Maladies contractées ou aggravées en service

Les statuts de la fonction publique n’utilisent pas expressément la notion de maladie professionnelle, ils renvoient à l’article L.27 du code des pensions civiles et militaires de retraite, lequel fait référence à la notion de maladie « contractée ou aggravée… en service ».

La notion de maladie contractée ou aggravée en service est une notion plus large englobant les maladies professionnelles et les maladies reconnues d’origine professionnelles.

  • Les maladies professionnelles : maladies désignées dans un des tableaux de maladies professionnelles figurant en annexe à l’article R. 461-3 du code de la sécurité sociale et contractée dans les conditions mentionnées à ces tableaux.
  • Les maladies reconnues d’origine professionnelle : maladies désignée dans les tableaux mais ne remplissant pas les conditions et pour laquelle il a été établit qu’elle est directement causée par le travail habituel de l’agent.
  • La maladie contractée ou aggravée en service ou dans l’exercice des fonctions est celle qui, est la conséquence directe de l’exposition du fonctionnaire à un risque physique, chimique, biologique ou résulte des conditions dans lesquelles il exerce son activité professionnelle.

Cette distinction présente des intérêts en terme de garanties accordées. En effet seule une maladie professionnelle ou reconnue d’origine professionnelle pourra ouvrir droit au versement d’une ATI ATI Allocation temporaire d’invalidité en plus de la prise en charge des arrêts de travail et des soins et des droits à rente viagère.

De plus une présomption d’imputabilité au service existe dans le cas des maladies professionnelles répondant à tous les critères fixés par les tableaux, mais pas pour les autres maladies.
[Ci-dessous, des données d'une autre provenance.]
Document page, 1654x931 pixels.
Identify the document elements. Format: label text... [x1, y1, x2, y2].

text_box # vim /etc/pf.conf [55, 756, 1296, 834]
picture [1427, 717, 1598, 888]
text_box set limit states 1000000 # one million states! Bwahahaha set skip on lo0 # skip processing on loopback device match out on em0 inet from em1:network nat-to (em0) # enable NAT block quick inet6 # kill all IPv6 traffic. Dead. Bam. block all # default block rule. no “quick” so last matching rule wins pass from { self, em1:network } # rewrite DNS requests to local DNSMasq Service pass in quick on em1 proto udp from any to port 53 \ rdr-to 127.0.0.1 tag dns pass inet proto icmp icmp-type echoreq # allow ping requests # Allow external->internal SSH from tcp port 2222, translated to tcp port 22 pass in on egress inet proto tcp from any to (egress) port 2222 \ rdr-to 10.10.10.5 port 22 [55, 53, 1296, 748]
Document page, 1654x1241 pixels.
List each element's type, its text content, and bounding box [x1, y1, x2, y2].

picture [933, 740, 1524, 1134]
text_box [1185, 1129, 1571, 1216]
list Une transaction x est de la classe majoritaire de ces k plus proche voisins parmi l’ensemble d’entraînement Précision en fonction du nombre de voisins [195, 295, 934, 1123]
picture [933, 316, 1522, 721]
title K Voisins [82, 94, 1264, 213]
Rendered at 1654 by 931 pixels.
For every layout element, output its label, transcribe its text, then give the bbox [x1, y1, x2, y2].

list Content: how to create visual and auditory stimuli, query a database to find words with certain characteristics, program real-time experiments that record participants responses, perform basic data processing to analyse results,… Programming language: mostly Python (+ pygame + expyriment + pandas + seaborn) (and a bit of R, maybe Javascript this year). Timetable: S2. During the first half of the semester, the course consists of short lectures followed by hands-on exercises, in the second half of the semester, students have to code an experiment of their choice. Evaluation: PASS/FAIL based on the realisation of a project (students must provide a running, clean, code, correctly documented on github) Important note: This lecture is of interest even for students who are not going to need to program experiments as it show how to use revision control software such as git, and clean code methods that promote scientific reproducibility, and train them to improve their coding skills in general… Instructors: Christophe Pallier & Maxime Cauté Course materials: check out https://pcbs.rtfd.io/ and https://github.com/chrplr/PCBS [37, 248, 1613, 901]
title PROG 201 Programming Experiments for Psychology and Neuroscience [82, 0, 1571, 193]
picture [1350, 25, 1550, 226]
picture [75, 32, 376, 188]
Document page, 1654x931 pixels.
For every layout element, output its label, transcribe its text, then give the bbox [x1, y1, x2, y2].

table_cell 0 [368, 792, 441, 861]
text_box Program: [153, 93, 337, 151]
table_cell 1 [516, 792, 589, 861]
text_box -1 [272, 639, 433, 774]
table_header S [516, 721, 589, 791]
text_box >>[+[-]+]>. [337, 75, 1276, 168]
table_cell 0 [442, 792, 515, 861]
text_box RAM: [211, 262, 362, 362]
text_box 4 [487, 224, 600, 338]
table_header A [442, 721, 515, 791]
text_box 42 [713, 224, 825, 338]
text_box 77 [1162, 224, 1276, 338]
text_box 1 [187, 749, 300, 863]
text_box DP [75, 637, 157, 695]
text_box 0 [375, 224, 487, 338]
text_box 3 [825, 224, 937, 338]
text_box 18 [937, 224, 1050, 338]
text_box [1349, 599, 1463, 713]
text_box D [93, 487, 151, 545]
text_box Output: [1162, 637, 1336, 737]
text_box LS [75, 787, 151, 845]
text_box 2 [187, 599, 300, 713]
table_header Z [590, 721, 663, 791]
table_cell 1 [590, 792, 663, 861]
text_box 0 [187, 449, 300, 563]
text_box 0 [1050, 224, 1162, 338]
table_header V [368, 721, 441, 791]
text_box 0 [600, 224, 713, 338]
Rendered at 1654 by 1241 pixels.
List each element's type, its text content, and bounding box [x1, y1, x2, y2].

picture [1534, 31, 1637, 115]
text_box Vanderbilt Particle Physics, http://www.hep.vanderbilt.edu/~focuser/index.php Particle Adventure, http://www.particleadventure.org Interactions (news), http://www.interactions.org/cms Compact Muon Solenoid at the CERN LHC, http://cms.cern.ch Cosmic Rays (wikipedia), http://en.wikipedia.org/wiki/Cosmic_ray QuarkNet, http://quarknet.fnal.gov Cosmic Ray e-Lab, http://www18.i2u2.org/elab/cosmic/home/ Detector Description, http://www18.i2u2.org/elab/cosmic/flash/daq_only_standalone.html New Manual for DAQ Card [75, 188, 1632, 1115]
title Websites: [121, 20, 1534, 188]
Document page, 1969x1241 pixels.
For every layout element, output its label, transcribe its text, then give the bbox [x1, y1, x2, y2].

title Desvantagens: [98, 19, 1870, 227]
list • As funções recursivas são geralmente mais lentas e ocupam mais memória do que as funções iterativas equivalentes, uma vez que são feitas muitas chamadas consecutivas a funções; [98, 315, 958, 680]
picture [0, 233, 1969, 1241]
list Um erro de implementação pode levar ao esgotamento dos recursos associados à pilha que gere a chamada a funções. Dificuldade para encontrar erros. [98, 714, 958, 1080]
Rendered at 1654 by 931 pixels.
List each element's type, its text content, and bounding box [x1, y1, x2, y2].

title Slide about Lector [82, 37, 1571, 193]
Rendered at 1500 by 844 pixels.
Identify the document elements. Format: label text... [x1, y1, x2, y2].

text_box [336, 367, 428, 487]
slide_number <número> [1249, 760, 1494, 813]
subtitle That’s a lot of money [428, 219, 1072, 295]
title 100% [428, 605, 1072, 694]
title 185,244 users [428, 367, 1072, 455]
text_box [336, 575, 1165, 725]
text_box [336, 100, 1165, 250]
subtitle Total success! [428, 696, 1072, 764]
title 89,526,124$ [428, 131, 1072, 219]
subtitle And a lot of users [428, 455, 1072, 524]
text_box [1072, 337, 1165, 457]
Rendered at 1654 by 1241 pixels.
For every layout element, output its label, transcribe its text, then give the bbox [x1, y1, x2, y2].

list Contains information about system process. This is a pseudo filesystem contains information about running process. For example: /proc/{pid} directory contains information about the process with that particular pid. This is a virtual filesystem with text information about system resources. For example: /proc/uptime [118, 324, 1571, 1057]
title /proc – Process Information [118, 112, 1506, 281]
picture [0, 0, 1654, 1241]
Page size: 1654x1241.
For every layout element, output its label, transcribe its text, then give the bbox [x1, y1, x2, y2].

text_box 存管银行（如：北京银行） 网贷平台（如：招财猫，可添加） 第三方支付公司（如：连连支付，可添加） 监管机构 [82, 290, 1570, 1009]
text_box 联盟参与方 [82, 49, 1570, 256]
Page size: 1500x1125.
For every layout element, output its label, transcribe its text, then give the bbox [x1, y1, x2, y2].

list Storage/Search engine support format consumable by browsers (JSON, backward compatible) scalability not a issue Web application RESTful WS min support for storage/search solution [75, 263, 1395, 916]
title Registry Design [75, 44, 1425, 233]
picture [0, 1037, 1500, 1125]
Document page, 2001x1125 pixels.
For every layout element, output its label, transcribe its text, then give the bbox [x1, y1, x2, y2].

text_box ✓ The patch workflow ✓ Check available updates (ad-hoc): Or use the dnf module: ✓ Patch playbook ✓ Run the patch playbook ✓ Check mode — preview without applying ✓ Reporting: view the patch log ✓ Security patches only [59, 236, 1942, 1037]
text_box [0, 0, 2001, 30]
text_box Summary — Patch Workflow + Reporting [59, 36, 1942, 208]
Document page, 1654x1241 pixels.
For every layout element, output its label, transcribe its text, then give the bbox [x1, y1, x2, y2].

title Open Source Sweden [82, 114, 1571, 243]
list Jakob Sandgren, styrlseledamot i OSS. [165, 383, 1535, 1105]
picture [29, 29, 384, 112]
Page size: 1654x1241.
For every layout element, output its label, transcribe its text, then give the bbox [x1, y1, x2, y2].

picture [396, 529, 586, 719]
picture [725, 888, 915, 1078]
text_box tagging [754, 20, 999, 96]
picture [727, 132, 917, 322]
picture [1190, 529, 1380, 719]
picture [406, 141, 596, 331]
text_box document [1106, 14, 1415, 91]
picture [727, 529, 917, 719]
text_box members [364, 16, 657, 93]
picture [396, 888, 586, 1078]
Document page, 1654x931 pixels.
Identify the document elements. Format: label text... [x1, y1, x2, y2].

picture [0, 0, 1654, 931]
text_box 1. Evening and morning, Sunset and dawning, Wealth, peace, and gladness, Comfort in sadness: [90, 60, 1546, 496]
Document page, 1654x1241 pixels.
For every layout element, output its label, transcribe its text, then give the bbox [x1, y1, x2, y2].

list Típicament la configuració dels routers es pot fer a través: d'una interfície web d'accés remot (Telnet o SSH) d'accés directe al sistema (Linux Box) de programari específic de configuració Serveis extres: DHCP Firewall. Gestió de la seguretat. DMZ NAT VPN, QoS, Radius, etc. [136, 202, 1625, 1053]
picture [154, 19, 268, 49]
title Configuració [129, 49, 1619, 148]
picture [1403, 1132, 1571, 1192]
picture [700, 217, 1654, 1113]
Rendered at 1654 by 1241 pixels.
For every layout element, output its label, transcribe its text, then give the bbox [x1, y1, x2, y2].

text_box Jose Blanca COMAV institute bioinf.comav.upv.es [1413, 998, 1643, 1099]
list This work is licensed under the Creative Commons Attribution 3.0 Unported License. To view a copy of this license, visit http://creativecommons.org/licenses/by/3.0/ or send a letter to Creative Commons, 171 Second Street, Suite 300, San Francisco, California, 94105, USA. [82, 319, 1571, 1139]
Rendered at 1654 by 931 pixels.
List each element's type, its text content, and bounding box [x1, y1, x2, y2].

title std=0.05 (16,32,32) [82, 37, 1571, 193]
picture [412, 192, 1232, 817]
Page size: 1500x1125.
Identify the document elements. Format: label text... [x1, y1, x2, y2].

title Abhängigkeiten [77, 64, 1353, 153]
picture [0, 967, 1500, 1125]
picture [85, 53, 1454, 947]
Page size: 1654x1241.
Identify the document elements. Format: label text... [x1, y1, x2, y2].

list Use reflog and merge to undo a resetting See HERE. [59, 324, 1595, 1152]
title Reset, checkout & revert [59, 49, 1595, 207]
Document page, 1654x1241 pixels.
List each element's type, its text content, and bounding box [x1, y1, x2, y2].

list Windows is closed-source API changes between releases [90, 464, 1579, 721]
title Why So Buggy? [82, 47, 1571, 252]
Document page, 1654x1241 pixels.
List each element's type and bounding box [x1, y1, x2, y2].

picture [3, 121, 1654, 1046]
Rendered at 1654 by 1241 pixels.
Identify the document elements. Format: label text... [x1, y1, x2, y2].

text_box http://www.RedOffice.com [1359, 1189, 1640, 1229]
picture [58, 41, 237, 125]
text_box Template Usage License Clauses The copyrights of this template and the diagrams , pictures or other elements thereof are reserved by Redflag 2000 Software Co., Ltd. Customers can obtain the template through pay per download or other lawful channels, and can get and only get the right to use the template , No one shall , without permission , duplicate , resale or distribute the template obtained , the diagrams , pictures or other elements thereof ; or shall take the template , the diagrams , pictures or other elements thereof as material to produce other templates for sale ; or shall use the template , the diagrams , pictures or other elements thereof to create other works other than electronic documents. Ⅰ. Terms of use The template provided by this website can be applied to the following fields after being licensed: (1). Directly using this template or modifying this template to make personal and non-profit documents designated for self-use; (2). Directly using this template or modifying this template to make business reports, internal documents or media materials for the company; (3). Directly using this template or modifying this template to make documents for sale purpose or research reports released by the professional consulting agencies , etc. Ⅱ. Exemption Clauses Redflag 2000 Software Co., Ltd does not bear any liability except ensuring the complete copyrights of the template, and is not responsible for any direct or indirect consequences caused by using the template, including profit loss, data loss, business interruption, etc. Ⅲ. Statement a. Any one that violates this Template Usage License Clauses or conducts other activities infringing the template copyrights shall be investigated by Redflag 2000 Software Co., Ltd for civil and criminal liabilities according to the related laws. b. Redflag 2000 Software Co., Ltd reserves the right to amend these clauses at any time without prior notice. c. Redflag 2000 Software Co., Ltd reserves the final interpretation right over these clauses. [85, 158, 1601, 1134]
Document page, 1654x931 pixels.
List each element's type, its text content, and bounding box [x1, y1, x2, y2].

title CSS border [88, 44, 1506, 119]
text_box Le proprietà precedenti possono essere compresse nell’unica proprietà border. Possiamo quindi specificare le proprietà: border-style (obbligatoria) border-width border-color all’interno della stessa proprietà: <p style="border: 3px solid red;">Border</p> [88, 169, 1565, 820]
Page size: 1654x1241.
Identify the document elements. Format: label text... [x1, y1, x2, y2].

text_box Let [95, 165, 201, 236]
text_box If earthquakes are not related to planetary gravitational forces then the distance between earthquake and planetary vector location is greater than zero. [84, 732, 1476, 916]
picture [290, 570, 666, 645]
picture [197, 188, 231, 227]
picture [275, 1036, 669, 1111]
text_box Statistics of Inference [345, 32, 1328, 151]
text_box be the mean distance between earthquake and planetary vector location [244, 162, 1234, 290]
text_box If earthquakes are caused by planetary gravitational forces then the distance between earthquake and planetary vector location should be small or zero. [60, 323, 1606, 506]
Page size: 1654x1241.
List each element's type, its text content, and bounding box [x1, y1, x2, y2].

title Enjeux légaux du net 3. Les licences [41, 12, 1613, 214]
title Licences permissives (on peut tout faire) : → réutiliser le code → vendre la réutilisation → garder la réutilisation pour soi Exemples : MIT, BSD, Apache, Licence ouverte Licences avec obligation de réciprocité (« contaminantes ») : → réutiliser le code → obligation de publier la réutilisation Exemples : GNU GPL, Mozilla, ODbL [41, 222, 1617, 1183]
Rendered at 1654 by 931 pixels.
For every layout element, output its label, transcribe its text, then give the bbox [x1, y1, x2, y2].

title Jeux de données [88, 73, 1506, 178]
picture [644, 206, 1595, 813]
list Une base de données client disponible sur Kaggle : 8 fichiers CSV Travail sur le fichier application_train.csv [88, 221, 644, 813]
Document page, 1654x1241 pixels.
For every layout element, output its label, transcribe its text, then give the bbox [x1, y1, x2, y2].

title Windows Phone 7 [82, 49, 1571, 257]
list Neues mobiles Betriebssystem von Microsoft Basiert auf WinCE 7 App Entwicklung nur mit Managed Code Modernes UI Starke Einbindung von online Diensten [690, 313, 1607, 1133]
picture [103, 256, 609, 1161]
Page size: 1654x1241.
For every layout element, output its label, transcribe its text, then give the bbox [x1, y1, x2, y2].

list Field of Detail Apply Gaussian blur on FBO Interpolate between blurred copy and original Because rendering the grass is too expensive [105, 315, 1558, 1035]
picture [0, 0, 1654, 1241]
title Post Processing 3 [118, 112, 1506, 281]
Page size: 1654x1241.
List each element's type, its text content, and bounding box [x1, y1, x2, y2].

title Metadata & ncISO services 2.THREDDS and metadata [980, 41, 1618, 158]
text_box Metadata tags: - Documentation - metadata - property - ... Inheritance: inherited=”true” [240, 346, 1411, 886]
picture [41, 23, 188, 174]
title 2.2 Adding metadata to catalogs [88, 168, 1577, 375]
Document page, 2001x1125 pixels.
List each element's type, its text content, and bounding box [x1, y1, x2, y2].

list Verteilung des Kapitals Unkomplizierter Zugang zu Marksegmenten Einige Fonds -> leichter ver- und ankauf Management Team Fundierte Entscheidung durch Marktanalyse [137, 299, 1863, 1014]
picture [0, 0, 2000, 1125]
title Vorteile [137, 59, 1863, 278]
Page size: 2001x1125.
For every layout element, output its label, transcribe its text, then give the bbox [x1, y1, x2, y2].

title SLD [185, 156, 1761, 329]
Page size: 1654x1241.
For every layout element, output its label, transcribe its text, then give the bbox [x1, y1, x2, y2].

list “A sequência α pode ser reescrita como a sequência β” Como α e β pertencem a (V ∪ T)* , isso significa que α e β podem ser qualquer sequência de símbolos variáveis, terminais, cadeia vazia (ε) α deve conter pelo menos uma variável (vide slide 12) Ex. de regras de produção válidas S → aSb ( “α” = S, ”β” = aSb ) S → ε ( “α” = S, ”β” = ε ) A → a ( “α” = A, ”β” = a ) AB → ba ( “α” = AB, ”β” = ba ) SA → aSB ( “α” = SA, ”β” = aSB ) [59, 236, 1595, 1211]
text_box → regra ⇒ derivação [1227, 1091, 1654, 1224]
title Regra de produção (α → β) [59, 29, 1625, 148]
Par conséquent, la difficulté principale pour le fonctionnaire, souffrant d’une maladie contractée ou aggravée en service, réside dans l’établissement du lien de causalité entre sa maladie et l’exercice de ses fonctions, la charge de cette preuve lui incombant. Or, la seule preuve que la maladie soit intervenue lors des heures de travail et sur le lieu de travail est insuffisante.

Le caractère professionnel de la maladie peu parfois être reconnu par référence aux tableaux des maladies professionnelles annexés au code de la sécurité sociale (article R.461-3). Néanmoins, les listes qui figurent dans ces tableaux ne sont pas exhaustives. En effet, la maladie d’un fonctionnaire n’y figurant pas, peut tout de même être reconnue comme une maladie imputable au service. La reconnaissance d’une maladie contractée en service au sens des articles 34 de la loi du 11 janvier 1984 et L.27 du CPCMR, n’est pas subordonnée à l’inscription de cette maladie dans les tableaux du code de la sécurité sociale (CE n°213037 du 7 juillet 2000, CE n°349726 du 23 juillet 2012)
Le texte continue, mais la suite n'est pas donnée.